Designated services include assisting with transactions involving the creation, transfer or restructuring of companies, trusts and other legal arrangements. Designated services include:

  • assisting in the planning or execution of a transaction to sell, buy or transfer real estate, a body corporate or a legal arrangement
  • receiving, holding, controlling or managing a person’s property to help in the planning or execution of a transaction
  • assisting in organising, planning, or executing a transaction for equity or debt financing relating to a body corporate or legal arrangement
  • selling or transferring a shelf company
  • assisting in the planning or execution of the creation or restructuring a body corporate or legal arrangement
  • acting, or arranging for someone to act on behalf of a person in particular positions in a body corporate or legal arrangement
  • providing a registered office address or principal place of business address of a body corporate or legal arrangement.

Legal practices will need to:

  • enrol with AUSTRAC
  • have an AML/CTF program and risk assessment
  • appoint a compliance officer
  • train staff
  • conduct customer due diligence; and
  • report suspicious matters and certain transactions

The law might appear complex but at its heart this regime is straightforward. It asks that you satisfy yourself that you know who your client is and why they are doing business with you, and that if you can’t satisfy yourself of that, to make some reasonable inquiries. If you’re still suspicious then report that suspicion to us. 

The information generated from these Suspicious Matter Reports plays a crucial role in identifying potential illegal activity and assists in the detection and prevention of the flow of illegal funds through our financial system. High-quality, accurate and timely reports give us the best chance to detect, deter and disrupt criminal and terrorist activity.

These reports help inform financial intelligence products that help build a clearer picture of criminal activity, rather than looking at transactions in isolation. Where appropriate, this intelligence is shared with law enforcement and other partner agencies to support investigations and disruption activities.

For many firms, elements of this will already be familiar. What changes is consistency, documentation and regulatory accountability. A central feature of the regime is proportionality.

Most legal clients will be low risk. In those cases, this regime requires minimal effort, what we call simplified due diligence.

Where risk is higher, more oversight is required, 

We do not expect lawyers to act as investigators. We do not expect you to stop transactions. We expect you to apply professional judgement, identify red flags, and report suspicions to us.

We are also conscious of duplication. The law allows reliance arrangements so that verified information can be shared between businesses involved in the same transaction.

We recognise that these obligations are new for the legal profession.

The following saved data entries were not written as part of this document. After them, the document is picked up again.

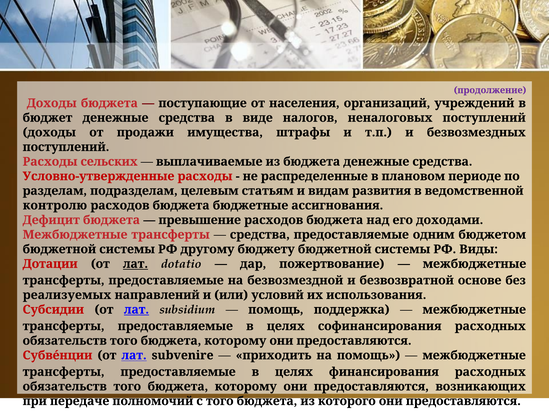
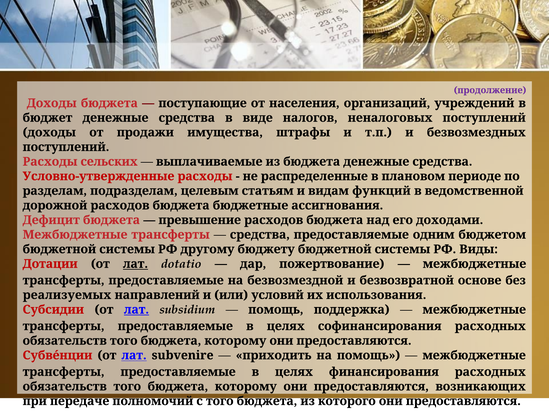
развития: развития -> функций
контролю: контролю -> дорожной
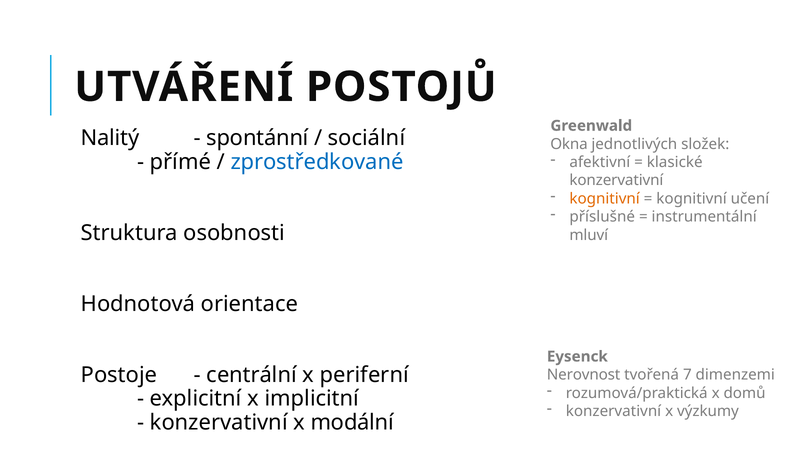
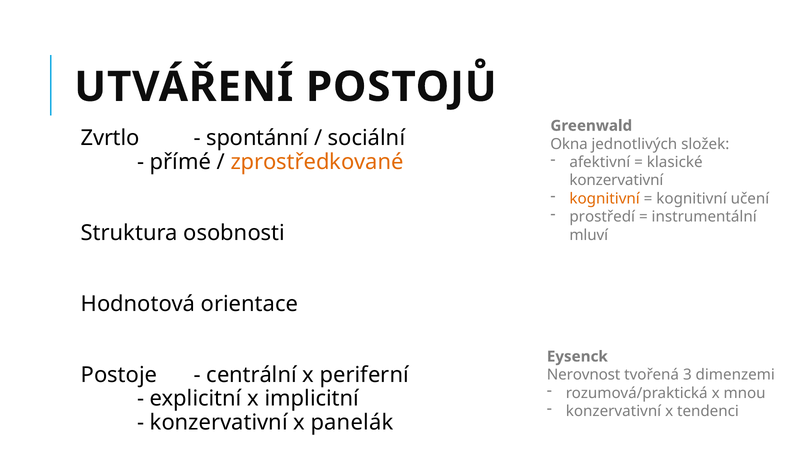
Nalitý: Nalitý -> Zvrtlo
zprostředkované colour: blue -> orange
příslušné: příslušné -> prostředí
7: 7 -> 3
domů: domů -> mnou
výzkumy: výzkumy -> tendenci
modální: modální -> panelák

Our regulatory approach is outcomes‑focused, risk‑based and collaborative.

We are committed to working with industry, through peak representative bodies and we have worked very closely with the NSW Law Society, to build understanding and capability, supported by ongoing education and engagement and I think them very much for their strong engagement.

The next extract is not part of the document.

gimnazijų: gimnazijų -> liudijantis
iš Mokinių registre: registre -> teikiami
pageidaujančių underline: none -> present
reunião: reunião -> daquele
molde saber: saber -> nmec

We do not expect perfection from day one. We do expect genuine effort to comply with the law and engagement with the regime.

We have developed sector‑specific starter kits, guidance materials, webinars and practical tools to support compliance. We have increased the capacity of our contact centre so that when you need help, it is available.

After July, our focus will be on entities that fail to enrol, fail to engage, or are wilfully blind or complicit in money laundering.

Money laundering enables harm at scale.

It funds exploitation, distorts markets, and undermines trust in institutions, including the legal profession.

The reforms you are preparing for are not about burden for burden’s sake. They are about protecting the integrity of the system you serve.

The legal profession has always played a central role in upholding the rule of law. These reforms recognise that role and rely on it.

AUSTRAC is committed to working with you as partners in that task.

Together, disrupt money laundering, terrorism financing and other serious crime. Thank you.